Taking its title from the best offering in the collection, Ragnaroks unites three different Thor stories written by Michael Avon Oeming, providing significant variety.

While opening in the present day with a battle against the Absorbing Man, Blood Oath is squarely olde worlde fantasy Thor, on a quest to gather assorted items in the company of the Warriors Three. The twist Oeming throws in is that these assorted other items are in the possession of gods from other pantheons, so while there are occasions when full on battle is necessary – would we expect anything else from Hercules? – guile and diplomacy are also required. Scott Kolins’ art looks better for being reduced to standard comic size than it did for the original oversize publication, and he’s enjoyed drawing the various exotic locations, which are lushly realised. Oeming’s dialogue is clumsy in places, and the ending is rushed, but this is otherwise a fun, six chapter romp.

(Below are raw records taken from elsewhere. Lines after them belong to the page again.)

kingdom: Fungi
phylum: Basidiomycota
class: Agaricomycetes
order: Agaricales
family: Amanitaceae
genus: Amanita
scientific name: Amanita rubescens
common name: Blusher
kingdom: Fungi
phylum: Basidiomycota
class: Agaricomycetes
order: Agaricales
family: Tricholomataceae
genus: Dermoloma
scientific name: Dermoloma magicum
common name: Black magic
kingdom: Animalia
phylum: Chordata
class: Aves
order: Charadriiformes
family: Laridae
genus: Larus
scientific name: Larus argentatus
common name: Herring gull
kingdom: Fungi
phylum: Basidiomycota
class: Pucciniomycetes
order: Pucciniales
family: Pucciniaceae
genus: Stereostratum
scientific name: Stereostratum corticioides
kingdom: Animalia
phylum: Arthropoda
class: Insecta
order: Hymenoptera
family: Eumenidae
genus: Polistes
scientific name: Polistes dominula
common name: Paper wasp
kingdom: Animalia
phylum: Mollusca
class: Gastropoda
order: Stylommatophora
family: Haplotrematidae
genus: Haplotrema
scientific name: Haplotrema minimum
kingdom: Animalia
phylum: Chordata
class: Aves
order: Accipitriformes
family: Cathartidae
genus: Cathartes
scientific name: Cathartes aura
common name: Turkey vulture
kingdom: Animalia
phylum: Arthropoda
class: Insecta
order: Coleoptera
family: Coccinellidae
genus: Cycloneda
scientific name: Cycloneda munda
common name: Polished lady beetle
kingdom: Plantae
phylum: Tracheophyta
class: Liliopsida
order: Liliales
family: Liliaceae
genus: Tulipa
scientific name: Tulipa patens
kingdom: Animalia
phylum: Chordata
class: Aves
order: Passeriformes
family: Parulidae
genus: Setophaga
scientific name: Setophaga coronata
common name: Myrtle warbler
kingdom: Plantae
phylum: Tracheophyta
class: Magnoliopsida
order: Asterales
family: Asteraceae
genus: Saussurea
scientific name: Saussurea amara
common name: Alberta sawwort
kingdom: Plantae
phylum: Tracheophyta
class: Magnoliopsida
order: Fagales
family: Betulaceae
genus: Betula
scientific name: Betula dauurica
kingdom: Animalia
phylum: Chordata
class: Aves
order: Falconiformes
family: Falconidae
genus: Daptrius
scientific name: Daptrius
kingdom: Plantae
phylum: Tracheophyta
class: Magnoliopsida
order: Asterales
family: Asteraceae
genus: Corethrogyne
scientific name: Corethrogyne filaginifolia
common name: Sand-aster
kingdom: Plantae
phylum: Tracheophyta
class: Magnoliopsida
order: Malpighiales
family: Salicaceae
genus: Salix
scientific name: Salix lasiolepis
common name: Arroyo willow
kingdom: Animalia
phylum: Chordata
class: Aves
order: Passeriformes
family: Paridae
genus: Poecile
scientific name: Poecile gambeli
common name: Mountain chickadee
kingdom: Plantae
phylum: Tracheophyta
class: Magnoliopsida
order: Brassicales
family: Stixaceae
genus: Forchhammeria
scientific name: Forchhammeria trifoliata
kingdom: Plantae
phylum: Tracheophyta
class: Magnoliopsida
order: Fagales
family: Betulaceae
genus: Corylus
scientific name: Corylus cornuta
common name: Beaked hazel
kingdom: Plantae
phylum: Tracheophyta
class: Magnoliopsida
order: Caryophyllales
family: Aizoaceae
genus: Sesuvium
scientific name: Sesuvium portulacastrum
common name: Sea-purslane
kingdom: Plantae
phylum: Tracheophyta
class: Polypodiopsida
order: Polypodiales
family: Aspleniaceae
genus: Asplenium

Oeming shares the writing with Daniel Berman for the other two stories. The end of the Gods when first noted in Thor was a threat with some weight, but Ragnarok has now occurred several times, and its repetition means creators using the plot have to pull out all the stops. Oeming and Berman manage this through the logic of Loki tracking down the mold from which Thor’s hammer was forged to create duplicates, arming some enemies of Asgard, and then supplying shocks showing almost anything can happen. Artist Andrea Di Vito completely supplies the chaos of giant battlegrounds featuring fantastic beings, the clash of the impossible and the improbable, but to begin he’s not as splendid and for sequences such as Captain America and Iron Man visiting Asgard, he can’t muster the same enthusiasm. Oeming and Berman draw heavily on the actual Norse mythology, weaving it well to their own ends and adding some interesting new wrinkles to old stories. While fun overall, if tragic for the Asgardians, the longer the plot continues the more there’s cause to wonder why with this level of success the assorted villainous presences hadn’t previously united. Many major threats from other Thor tales appear, and all are intelligently used. The ending would have been great standing alone, but was of course undone by the rapid need for more Thor comics.

It’s a shame the same thought wasn’t applied to Oeming and Berman’s finale, also drawn by Di Vito, and originally published as Stormbreaker. It stars Beta Ray Bill, alien substitute Thor, cast out of the previous story to this. It’s a three chapter plot extended to six, veering all over the place, unconvincing and unfocussed, one chapter a cosmic threat, the next a team-up with Spider-Man. Di Vito does his best to make some sense of it all, but it’s difficult to believe this is the work of the same writing team whose title story is intelligent and engrossing. It ends Ragnaroks disappointingly, and reduces the overall rating.